The RealClearPolitics average has the Democrat up nearly seven points on an Obama spurt in the last two weeks, after the race came within a couple of points in August, before the economic crisis hit.
Quinnipiac University last week had Obama up by 48 to 44 percent in the state.
One of the most intriguing states is Florida (27 votes) which handed victory to President George W. Bush in the disputed 2000 election.
With a popular Republican governor, many analysts had also chalked Florida up to McCain, but he is now ahead only 1.6 percent in the RealClearPolitics average.
But an NBC/Mason-Dixon poll last week had Obama up by two points, in a state that has been hit hard by the mortgage foreclosure crisis, suggesting resurgent economic fears may be helping the Democrat.
Obama also leads in Colorado (nine electoral votes), according to Quinnipiac, 49-45 percent.
The same firm had him up by two points in midwestern Minnesota (10 electoral votes), a classic swing state both parties are actively targeting.

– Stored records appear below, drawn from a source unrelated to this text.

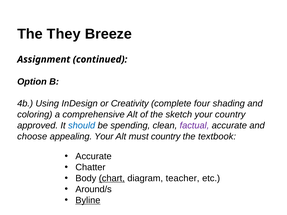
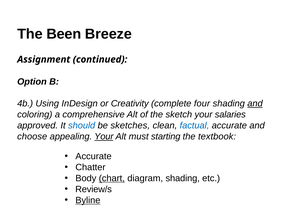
They: They -> Been
and at (255, 104) underline: none -> present
your country: country -> salaries
spending: spending -> sketches
factual colour: purple -> blue
Your at (104, 137) underline: none -> present
must country: country -> starting
diagram teacher: teacher -> shading
Around/s: Around/s -> Review/s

He led in Wisconsin (10 votes) by seven points in the Quinnipiac poll though his advantage has ebbed lately.
"The Wall Street meltdown while these polls were in the field probably fed the public desire for change and seemed to benefit Senator Obama,'' said Peter Brown of the Quinnipiac University polling institute.
In Virginia, normally a solid Republican state, Obama now leads by two points in the RealClearPolitics average.